Task statement = Copy exactly the lines of the data below, beginning with the line with "a nadále se" and ending with the line with "Στο πένθος βυθίστηκε η Νιγρίτα και όχι μόνο". Pictures are to be omitted.

Saved entries
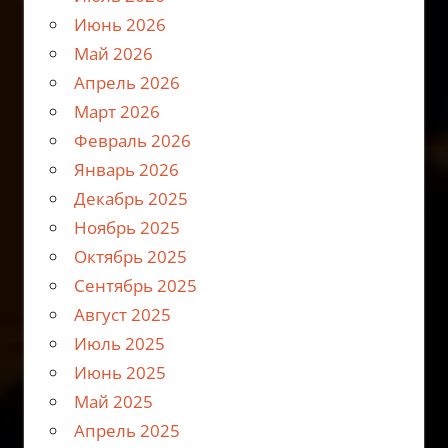
Июнь 2026
Май 2026
Апрель 2026
Март 2026
Февраль 2026
Январь 2026
Декабрь 2025
Ноябрь 2025
Октябрь 2025
Сентябрь 2025
Август 2025
Июль 2025
Июнь 2025
Май 2025
Апрель 2025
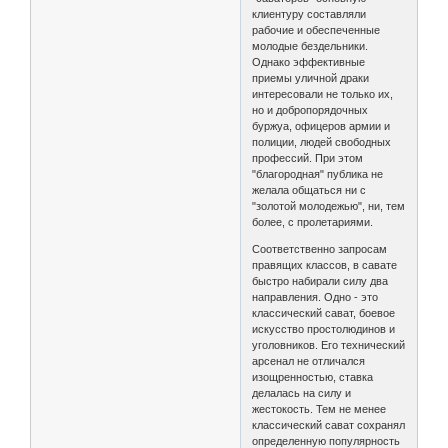
клиентуру составляли
рабочие и обеспеченные
молодые бездельники.
Однако эффективные
приемы уличной драки
интересовали не только их,
но и добропорядочных
буржуа, офицеров армии и
полиции, людей свободных
профессий. При этом
"благородная" публика не
желала общаться ни с
"золотой молодежью", ни, тем
более, с пролетариями.
Соответственно запросам
правящих классов, в савате
быстро набирали силу два
направления. Одно - это
классический сават, боевое
искусство простолюдинов и
уголовников. Его технический
арсенал не отличался
изощренностью, ставка
делалась на силу и
жестокость. Тем не менее
классический сават сохранял
определенную популярность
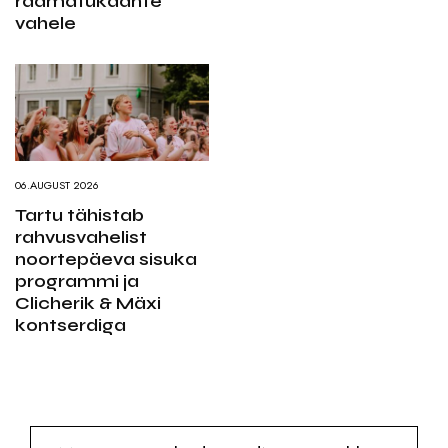
raamatukaante
vahele
06.AUGUST 2026
Tartu tähistab
rahvusvahelist
noortepäeva sisuka
programmi ja
Clicherik & Mäxi
kontserdiga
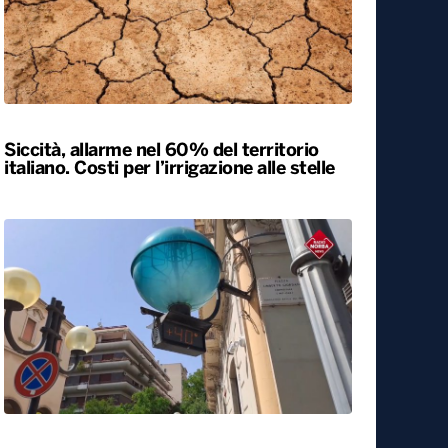
Siccità, allarme nel 60% del territorio
italiano. Costi per l’irrigazione alle stelle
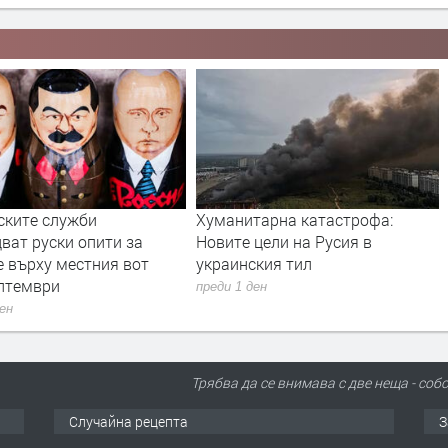
ските служби
Хуманитарна катастрофа:
ват руски опити за
Новите цели на Русия в
е върху местния вот
украинския тил
ептември
преди 1 ден
ден
Трябва да се внимава с две неща - соб
Случайна рецепта
З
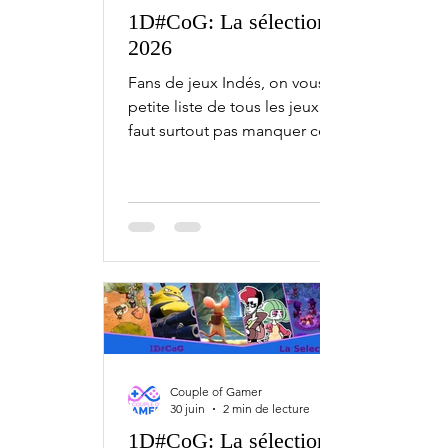
1D#CoG: La sélection d'août
2026
Fans de jeux Indés, on vous fait une
petite liste de tous les jeux qu'il ne
faut surtout pas manquer ce mois-ci,
avec l'1D#CoG la sélection d'août.
Bien sûr, ceci est une sélection.
Chaque mois, il y a bien plus de jeux
indépendants qui sortent sur PC,
Xbox, PlayStation et Nintendo Switch.
4 août Beast of Reincarnation - PC, PS5,
Series Big Walk - PC, PS5, Switch 2 5
août Gunstoppable - PC World's
Greatest Author - PC Lost & Found: A
This Bed We Made Story - PC
Couple of Gamer
GLOOPALAXY - P
30 juin
2 min de lecture
1D#CoG: La sélection de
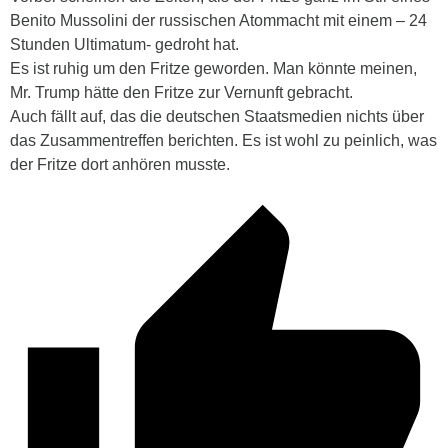
Benito Mussolini der russischen Atommacht mit einem – 24
Stunden Ultimatum- gedroht hat.
Es ist ruhig um den Fritze geworden. Man könnte meinen,
Mr. Trump hätte den Fritze zur Vernunft gebracht.
Auch fällt auf, das die deutschen Staatsmedien nichts über
das Zusammentreffen berichten. Es ist wohl zu peinlich, was
der Fritze dort anhören musste.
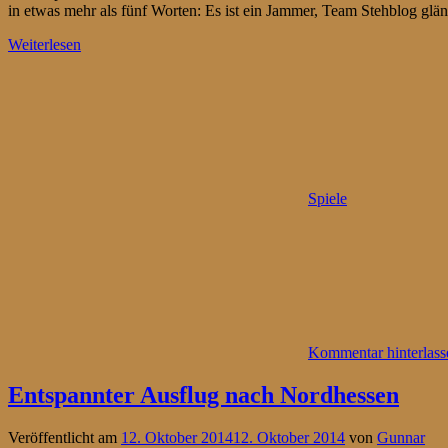
in etwas mehr als fünf Worten: Es ist ein Jammer, Team Stehblog glä
Weiterlesen
Spiele
Kommentar hinterlass
Entspannter Ausflug nach Nordhessen
Veröffentlicht am
12. Oktober 2014
12. Oktober 2014
von
Gunnar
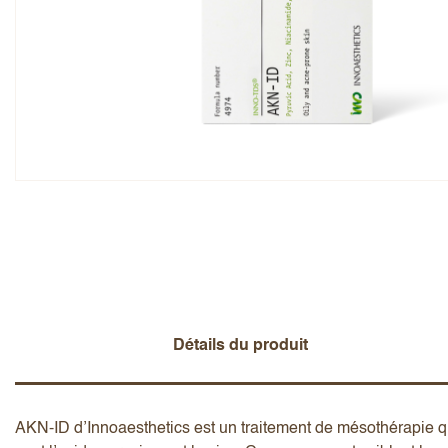
Note globale
Prénom
Ajouter un avis
Détails du produit
AKN-ID d’Innoaesthetics est un traitement de mésothérapie qui 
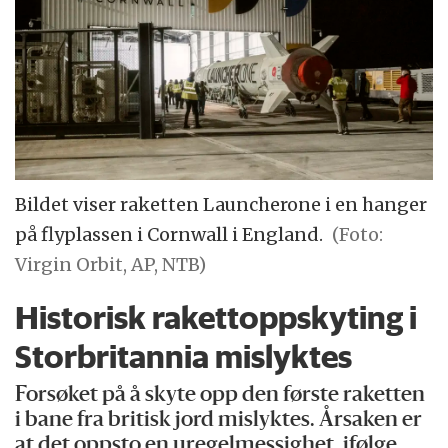
Bildet viser raketten Launcherone i en hanger
på flyplassen i Cornwall i England.
(Foto:
Virgin Orbit, AP, NTB)
Historisk rakett­oppskyting i
Storbritannia mislyktes
Forsøket på å skyte opp den første raketten
i bane fra britisk jord mislyktes. Årsaken er
at det oppsto en uregelmessighet, ifølge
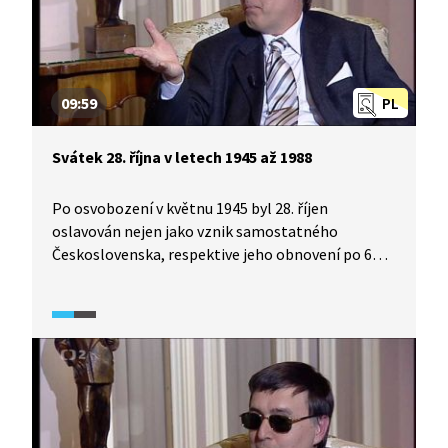
09:59
PL
Svátek 28. října v letech 1945 až 1988
Po osvobození v květnu 1945 byl 28. říjen
oslavován nejen jako vznik samostatného
Československa, respektive jeho obnovení po 6
letech okupace, ale také jako vykročení novým
směrem. A skutečně, následující desetiletí české
historie se pod vlivem Sovětského svazu ubírala
směrem naprosto nevídaným. Roku 1951 se
ze státního svátku stal den pracovního klidu
a nadále se v tento den oslavovalo znárodnění,
ačkoli znárodňovací dekrety byly vyhlášeny
o několik dní dříve. Za normalizace se z 28. října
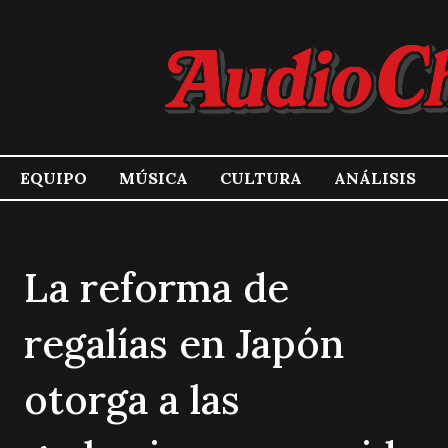
EQUIPO
MÚSICA
CULTURA
ANÁLISIS
La reforma de
regalías en Japón
otorga a las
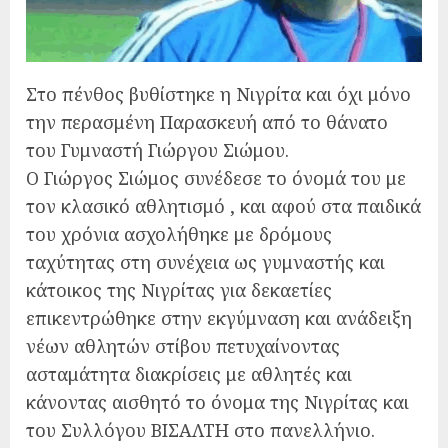
Στο πένθος βυθίστηκε η Νιγρίτα και όχι μόνο
την περασμένη Παρασκευή από το θάνατο
του Γυμναστή Γιώργου Σιώμου.
Ο Γιώργος Σιώμος συνέδεσε το όνομά του με
τον κλασικό αθλητισμό , και αφού στα παιδικά
του χρόνια ασχολήθηκε με δρόμους
ταχύτητας στη συνέχεια ως γυμναστής και
κάτοικος της Νιγρίτας για δεκαετίες
επικεντρώθηκε στην εκγύμναση και ανάδειξη
νέων αθλητών στίβου πετυχαίνοντας
ασταμάτητα διακρίσεις με αθλητές και
κάνοντας αισθητό το όνομα της Νιγρίτας και
του Συλλόγου ΒΙΣΑΛΤΗ στο πανελλήνιο.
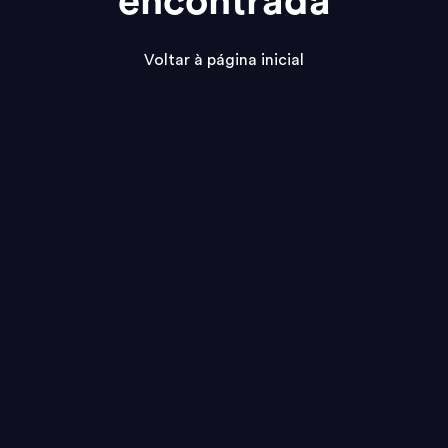
encontrada
Voltar à página inicial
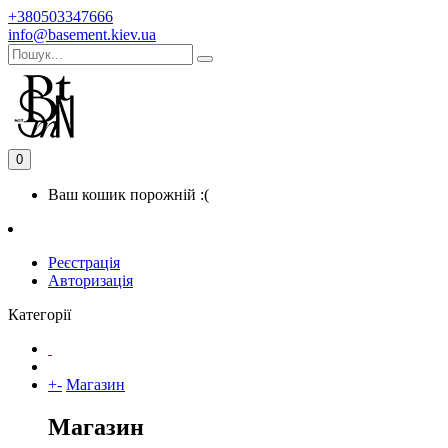
+380503347666
info@basement.kiev.ua
0
Ваш кошик порожній :(
Реєстрація
Авторизація
Категорії
+
-
Магазин
Магазин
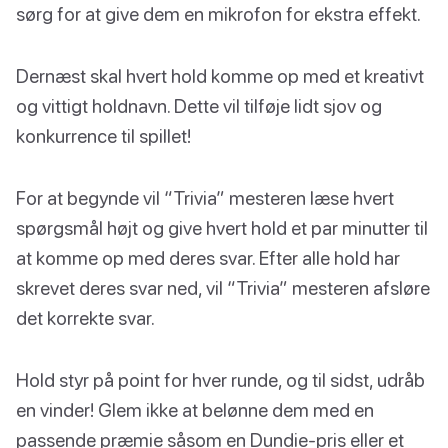
sørg for at give dem en mikrofon for ekstra effekt.
Dernæst skal hvert hold komme op med et kreativt
og vittigt holdnavn. Dette vil tilføje lidt sjov og
konkurrence til spillet!
For at begynde vil “Trivia” mesteren læse hvert
spørgsmål højt og give hvert hold et par minutter til
at komme op med deres svar. Efter alle hold har
skrevet deres svar ned, vil “Trivia” mesteren afsløre
det korrekte svar.
Hold styr på point for hver runde, og til sidst, udråb
en vinder! Glem ikke at belønne dem med en
passende præmie såsom en Dundie-pris eller et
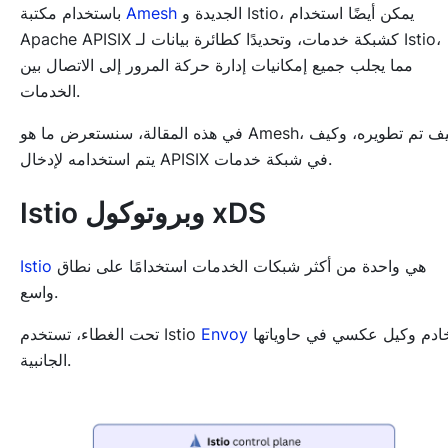
الجديدة و Istio، يمكن أيضًا استخدام
Amesh
باستخدام مكتبة
Apache APISIX كشبكة خدمات، وتحديدًا كطائرة بيانات لـ Istio،
مما يجلب جميع إمكانيات إدارة حركة المرور إلى الاتصال بين
الخدمات.
في هذه المقالة، سنستعرض ما هو Amesh، وكيف تم تطويره، وكيف
يتم استخدامه لإدخال APISIX في شبكة خدمات.
Istio وبروتوكول xDS
هي واحدة من أكثر شبكات الخدمات استخدامًا على نطاق
Istio
واسع.
كخادم وكيل عكسي في حاوياتها
Envoy
تحت الغطاء، تستخدم Istio
الجانبية.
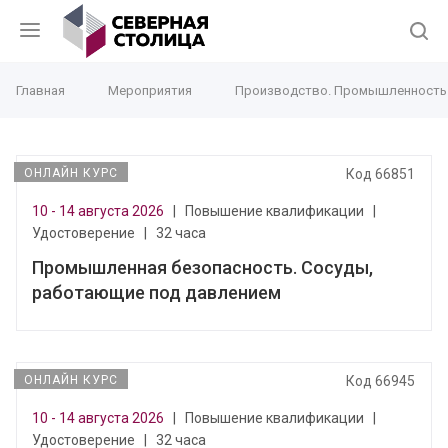
Главная
Мероприятия
Производство. Промышленность
ОНЛАЙН КУРС
Код 66851
10 - 14 августа 2026
|
Повышение квалификации
|
Удостоверение
|
32 часа
Промышленная безопасность. Сосуды,
работающие под давлением
ОНЛАЙН КУРС
Код 66945
10 - 14 августа 2026
|
Повышение квалификации
|
Удостоверение
|
32 часа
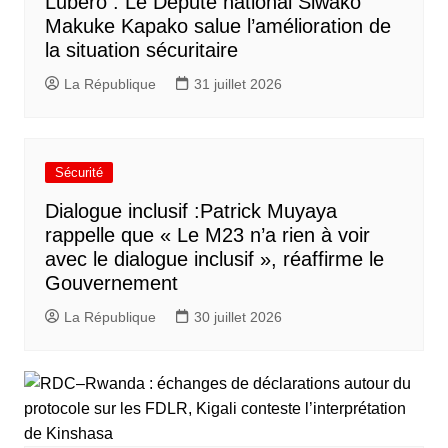
Lubero : Le Député national Siwako
Makuke Kapako salue l’amélioration de
la situation sécuritaire
La République
31 juillet 2026
Sécurité
Dialogue inclusif :Patrick Muyaya
rappelle que « Le M23 n’a rien à voir
avec le dialogue inclusif », réaffirme le
Gouvernement
La République
30 juillet 2026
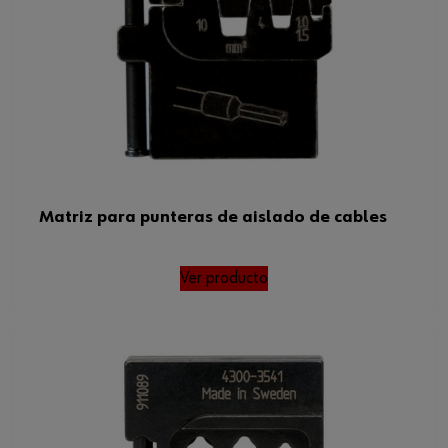
Matriz para punteras de aislado de cables
Ver producto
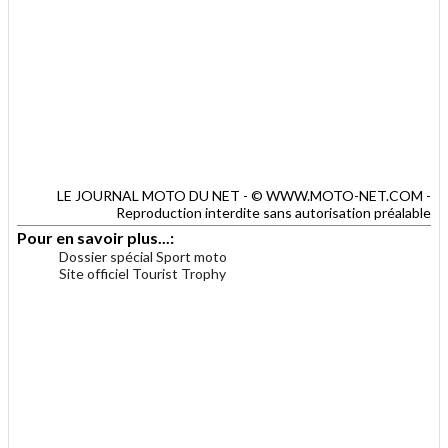
LE JOURNAL MOTO DU NET - © WWW.MOTO-NET.COM -
Reproduction interdite sans autorisation préalable
Pour en savoir plus...:
Dossier spécial Sport moto
Site officiel Tourist Trophy
.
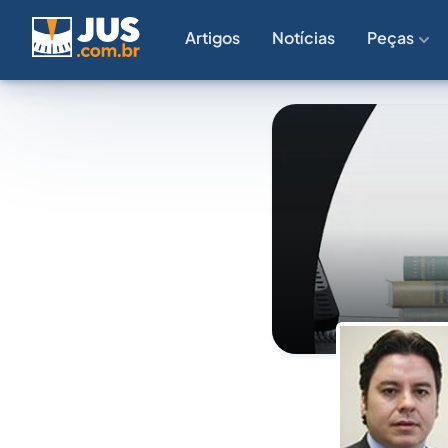
Artigos
Notícias
Peças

Written answer =
a nadále se v tento den oslavovalo znárodnění,
ačkoli znárodňovací dekrety byly vyhlášeny
o několik dní dříve. Za normalizace se z 28. října
EQUIPO
MÚSICA
CULTURA
ANÁLISIS
La reforma de
regalías en Japón
otorga a las
Στο πένθος βυθίστηκε η Νιγρίτα και όχι μόνο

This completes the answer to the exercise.